Model-based RL

Model-free vs. model-based RL

In the model-free (MF) RL methods seen sofar, we did not need to know anything about the dynamics of the environment to start learning a policy:

p(s' | s, a) \; \; r(s, a, s')

We just sampled transitions (s, a, r, s') and update the value / policy network. The main advantage is that the agent does not need to “think” when acting: it just select the action with highest Q-value or the one selected by the policy network (reflexive behavior). The other advantage is that you can use MF methods on any MDP: you do not need to know anything about them before applying MF as a blackbox optimizer.

However, MF methods are very slow (sample complexity): as they make no assumption, they have to learn everything by trial-and-error from scratch. If you had a model of the environment, you could plan ahead (what would happen if I did that?) and speed up learning (do not explore obviously stupid ideas): such a behavior is called model-based RL (MB). Dynamic programming (Section Dynamic programming) is for example a model-based method, as it requires the knowledge of p(s' | s, a) and r(s, a, s') to solve the Bellman equations.

In chess, for example, players plan ahead the possible moves up to a certain horizon and evaluate moves based on their emulated consequences. In real-time strategy games, learning the environment (world model) is part of the strategy: you do not attack right away.

This chapter presents several MB algorithms, including MPC planning algorithms, World models and the different variants of AlphaGo. We first present the main distinction in MB RL, planning algorithms (MPC) versus MB-augmented MF (Dyna) methods. Another useful dichotomy that we will see in the AlphaGo section is about learned models vs. given models.

Figure 20.2: Source: https://github.com/avillemin/RL-Personnal-Notebook

Learning a dynamics model

Learning the world model is not complicated in theory. We just need to collect enough transitions (s, a, r , s') using a random agent (or an expert) and train a supervised model to predict the next state and the corresponding reward.

M(s, a) = (s', r )

Such a model is called the dynamics model, the transition model or the forward model, and basically answers the question:

What would happen if I did that?

The model can be deterministic (in which case we should use neural networks) or stochastic (in which case we should use Gaussian processes, mixture density networks or recurrent state space models). Any kind of supervised learning method can be used in principle.

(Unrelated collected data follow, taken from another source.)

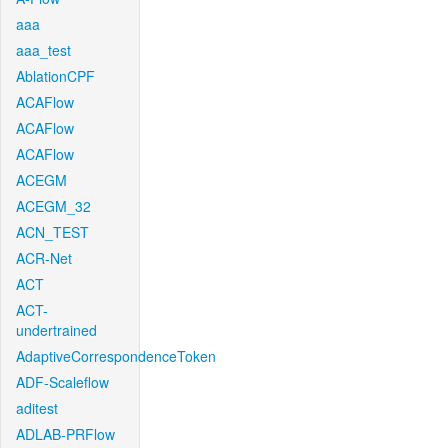
aaa
aaa_test
AblationCPF
ACAFlow
ACAFlow
ACAFlow
ACEGM
ACEGM_32
ACN_TEST
ACR-Net
ACT
ACT-
undertrained
AdaptiveCorrespondenceToken
ADF-Scaleflow
aditest
ADLAB-PRFlow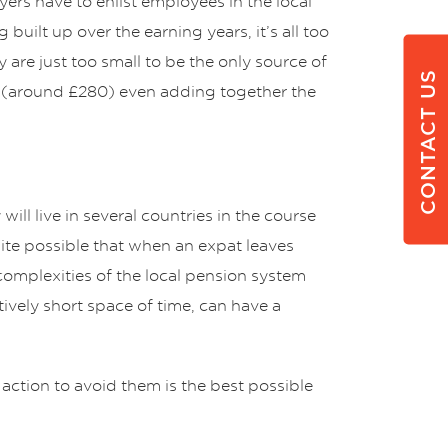
yers have to enlist employees in the local
ilt up over the earning years, it’s all too
y are just too small to be the only source of
CONTACT US
0 (around £280) even adding together the
ill live in several countries in the course
uite possible that when an expat leaves
complexities of the local pension system
tively short space of time, can have a
action to avoid them is the best possible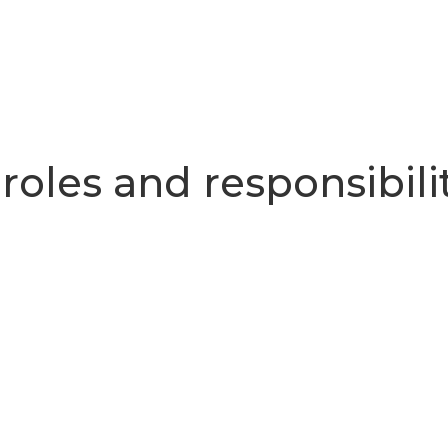
 roles and responsibili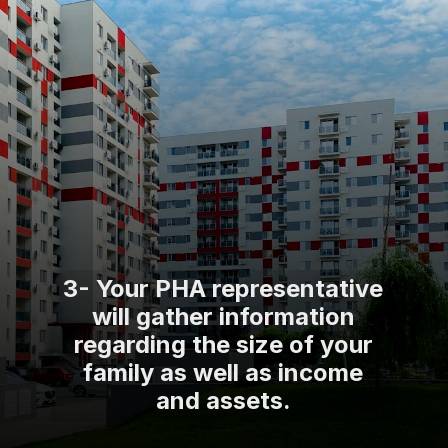
3- Your PHA representative
will gather information
regarding the size of your
family as well as income
and assets.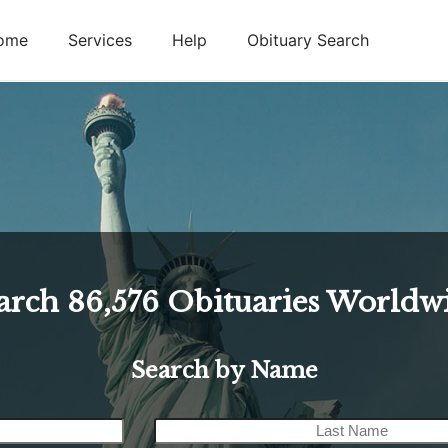
ome
Services
Help
Obituary Search
arch
86,576
Obituaries Worldw
Search by Name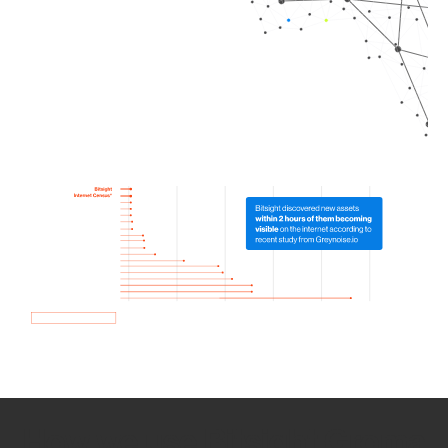
How we use Bitsight Groma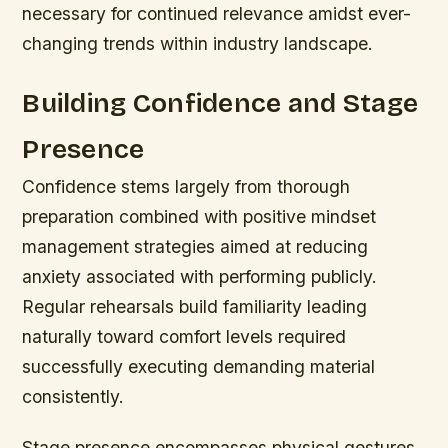
necessary for continued relevance amidst ever-
changing trends within industry landscape.
Building Confidence and Stage
Presence
Confidence stems largely from thorough
preparation combined with positive mindset
management strategies aimed at reducing
anxiety associated with performing publicly.
Regular rehearsals build familiarity leading
naturally toward comfort levels required
successfully executing demanding material
consistently.
Stage presence encompasses physical gestures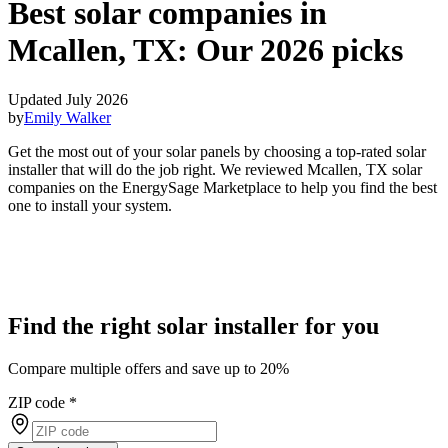
Best solar companies in
Mcallen, TX:
Our 2026 picks
Updated July 2026
by
Emily Walker
Get the most out of your solar panels by choosing a top-rated solar
installer that will do the job right. We reviewed Mcallen, TX solar
companies on the EnergySage Marketplace to help you find the best
one to install your system.
Find the right solar installer for you
Compare multiple offers and save up to 20%
ZIP code
*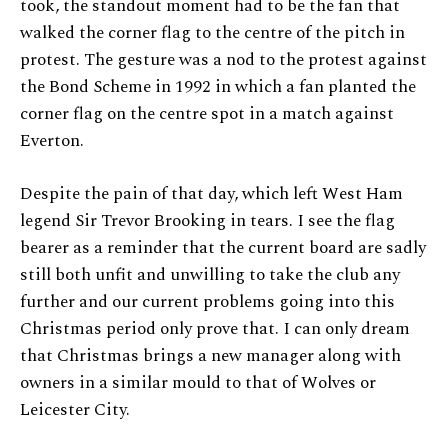
took, the standout moment had to be the fan that
walked the corner flag to the centre of the pitch in
protest. The gesture was a nod to the protest against
the Bond Scheme in 1992 in which a fan planted the
corner flag on the centre spot in a match against
Everton.
Despite the pain of that day, which left West Ham
legend Sir Trevor Brooking in tears. I see the flag
bearer as a reminder that the current board are sadly
still both unfit and unwilling to take the club any
further and our current problems going into this
Christmas period only prove that. I can only dream
that Christmas brings a new manager along with
owners in a similar mould to that of Wolves or
Leicester City.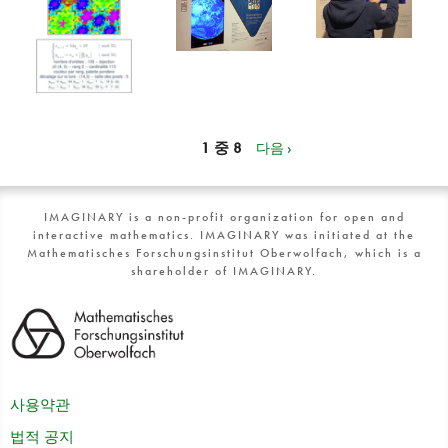
1 중 8
다음 ›
IMAGINARY is a non-profit organization for open and
interactive mathematics. IMAGINARY was initiated at the
Mathematisches Forschungsinstitut Oberwolfach, which is a
shareholder of IMAGINARY.
사용약관
법적 공지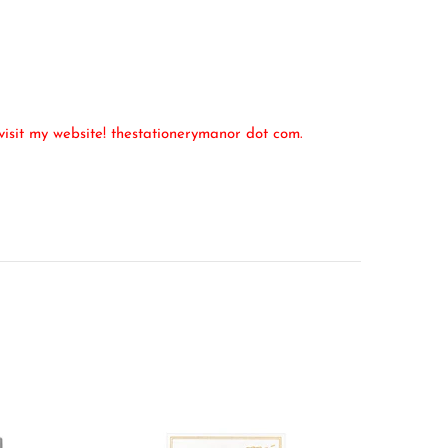
isit my website! thestationerymanor dot com.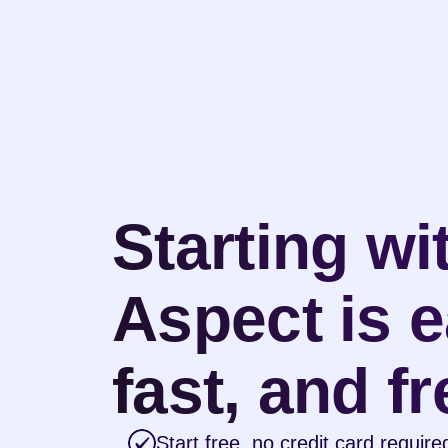
Starting wit
Aspect is e
fast, and fr
Start free, no credit card require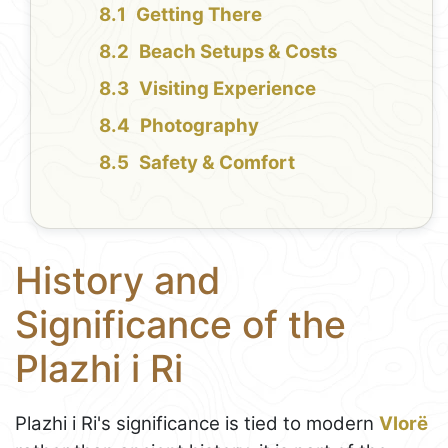
Getting There
Beach Setups & Costs
Visiting Experience
Photography
Safety & Comfort
History and
Significance of the
Plazhi i Ri
Plazhi i Ri's significance is tied to modern
Vlorë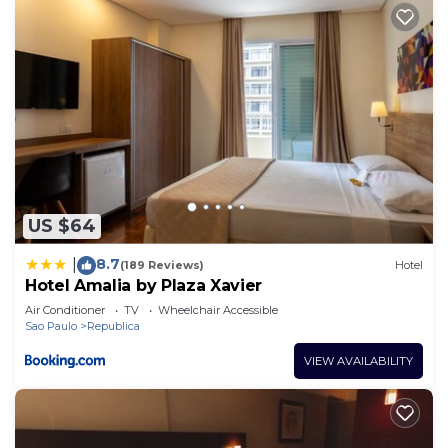
US $64
8.7
|
(189 Reviews)
Hotel
Hotel Amalia by Plaza Xavier
Air Conditioner
TV
Wheelchair Accessible
Sao Paulo
Republica
VIEW AVAILABILITY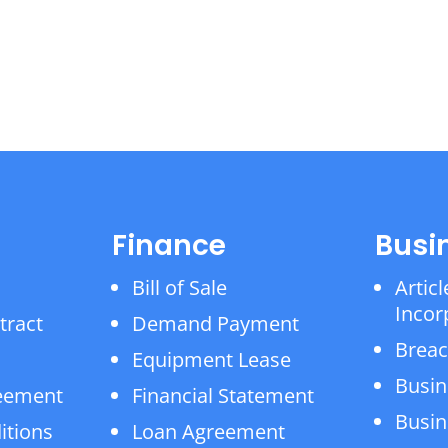
Finance
Busi
Bill of Sale
Articl
Incor
tract
Demand Payment
Breac
Equipment Lease
Busin
reement
Financial Statement
Busin
itions
Loan Agreement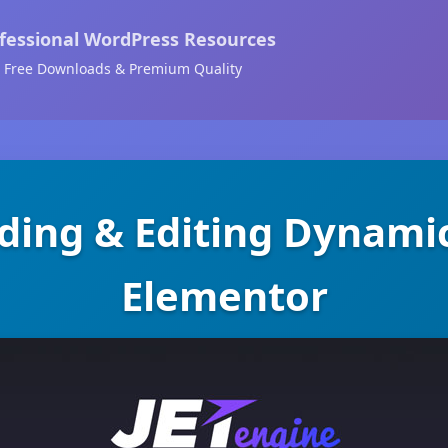
fessional WordPress Resources
Free Downloads & Premium Quality
dding & Editing Dynami
Elementor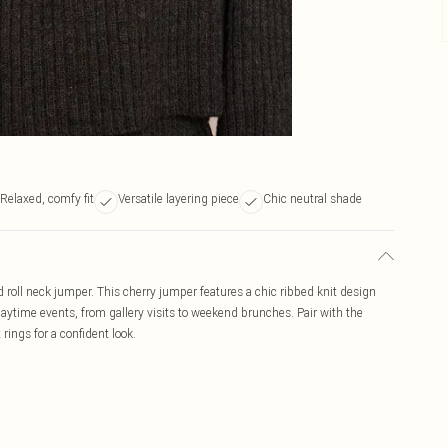
Relaxed, comfy fit
Versatile layering piece
Chic neutral shade
 roll neck jumper. This cherry jumper features a chic ribbed knit design
h daytime events, from gallery visits to weekend brunches. Pair with the
rings for a confident look.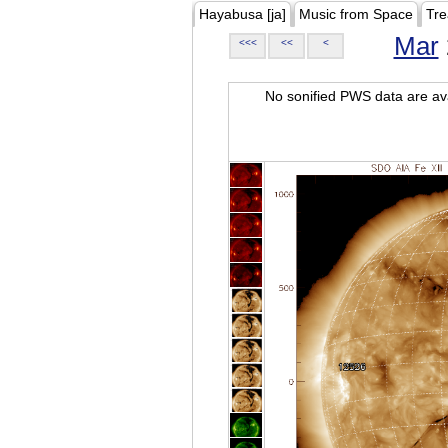
Hayabusa [ja]
Music from Space
Tre
Mar
<<<
<<
<
No sonified PWS data are ava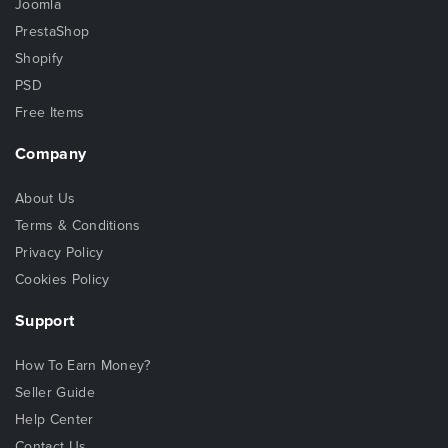
Joomla
PrestaShop
Shopify
PSD
Free Items
Company
About Us
Terms & Conditions
Privacy Policy
Cookies Policy
Support
How To Earn Money?
Seller Guide
Help Center
Contact Us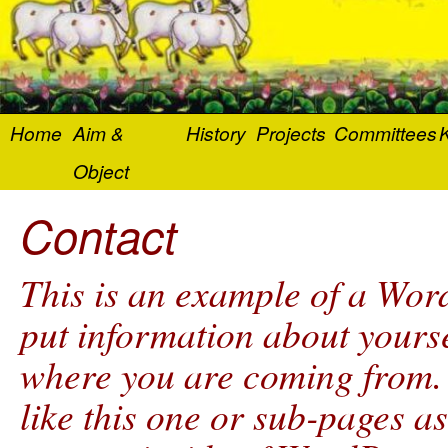
Home
Aim &
History
Projects
Committees
K
Object
Contact
This is an example of a Word
put information about yourse
where you are coming from.
like this one or sub-pages a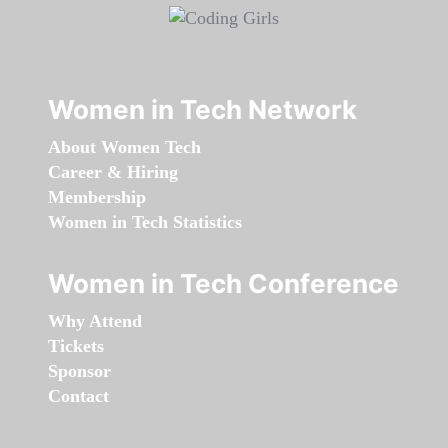
Women in Tech Network
About Women Tech
Career & Hiring
Membership
Women in Tech Statistics
Women in Tech Conference
Why Attend
Tickets
Sponsor
Contact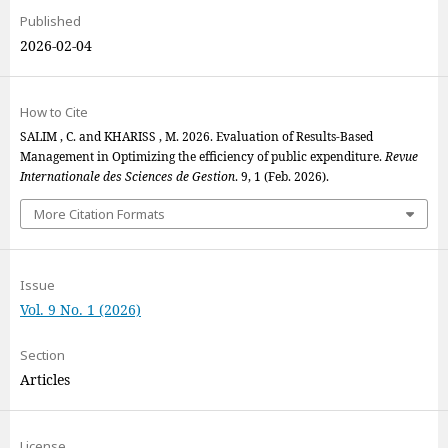
Published
2026-02-04
How to Cite
SALIM , C. and KHARISS , M. 2026. Evaluation of Results-Based
Management in Optimizing the efficiency of public expenditure.
Revue
Internationale des Sciences de Gestion
. 9, 1 (Feb. 2026).
More Citation Formats
Issue
Vol. 9 No. 1 (2026)
Section
Articles
License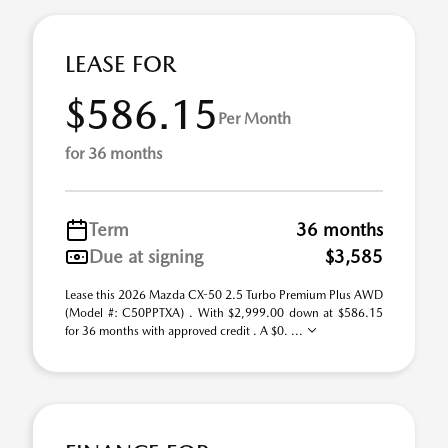
LEASE FOR
$586.15
Per Month
for 36 months
Term
36 months
Due at signing
$3,585
Lease this 2026 Mazda CX-50 2.5 Turbo Premium Plus AWD
(Model #: C50PPTXA) . With $2,999.00 down at $586.15
for 36 months with approved credit . A $0. ...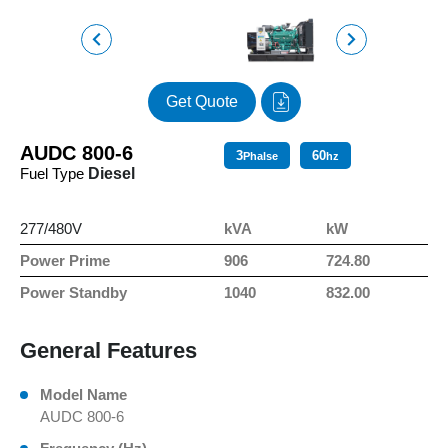
Get Quote
AUDC 800-6
3
60
Phalse
hz
Fuel Type
Diesel
277/480V
kVA
kW
Power Prime
906
724.80
Power Standby
1040
832.00
General Features
Model Name
AUDC 800-6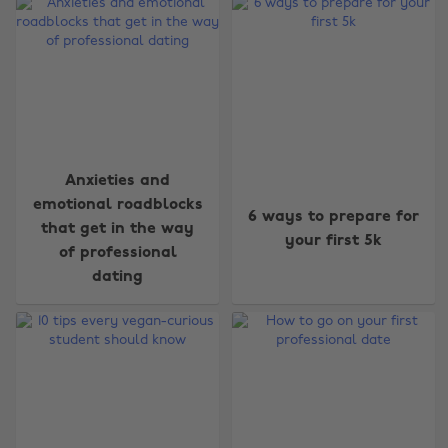
Anxieties and
emotional roadblocks
6 ways to prepare for
that get in the way
your first 5k
of professional
dating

Once you have trained a good transition model, you can generate rollouts, i.e. imaginary trajectories / episodes \tau using the model. Given an initial state s_0 and a policy \pi, you can unroll the future using the model s', r = M(s, a).

s_0 \xrightarrow[\pi]{} a_0 \xrightarrow[M]{} s_1 \xrightarrow[\pi]{} a_1 \xrightarrow[\pi]{} s_2 \xrightarrow[]{} \ldots \xrightarrow[M]{} s_T

Given the model, you can also compute the return R(\tau) of the emulated trajectory. Everything is as if you were interacting with the environment, but you actually do not need it anymore: the model becomes the environment. You can now search for an optimal policy on these emulated trajectories:

Training in imagination

Collect transitions (s, a, r, s') using a (random/expert) policy b and create a dataset \mathcal{D} = \{(s_k, a_k, r_, s'_k\}_{k}.
Train the model M(s, a) = (s', r) on \mathcal{D} using supervised learning.
Optimize the policy \pi on rollouts \tau generated by the model.

Any method can be used to optimize the policy. We can obviously use a model-free algorithm to maximize the expected return of the trajectories:

\mathcal{J}(\pi) = \mathbb{E}_{\tau \sim \rho_\pi}[R(\tau)]

The only sample complexity is the one needed to train the model: the rest is emulated. For problems where a physical step (t \rightarrow t+1) is very expensive compared to an inference step of the model (neural networks can predict very fast), this can even allow to use inefficient but optimal methods to find the policy. Brute-force optimization becomes possible if using the model is much faster that the real environment. However, this approach has two major drawbacks:

The model can only be as good as the data, and errors are going to accumulate, especially for long trajectories or probabilistic MDPs.
If the dataset does not contain the important transitions (for example where there are sparse rewards), the policy will likely be sub-optimal. In extreme cases, training the model up to a sufficient precision might necessitate more samples than learning the policy directly with MF methods.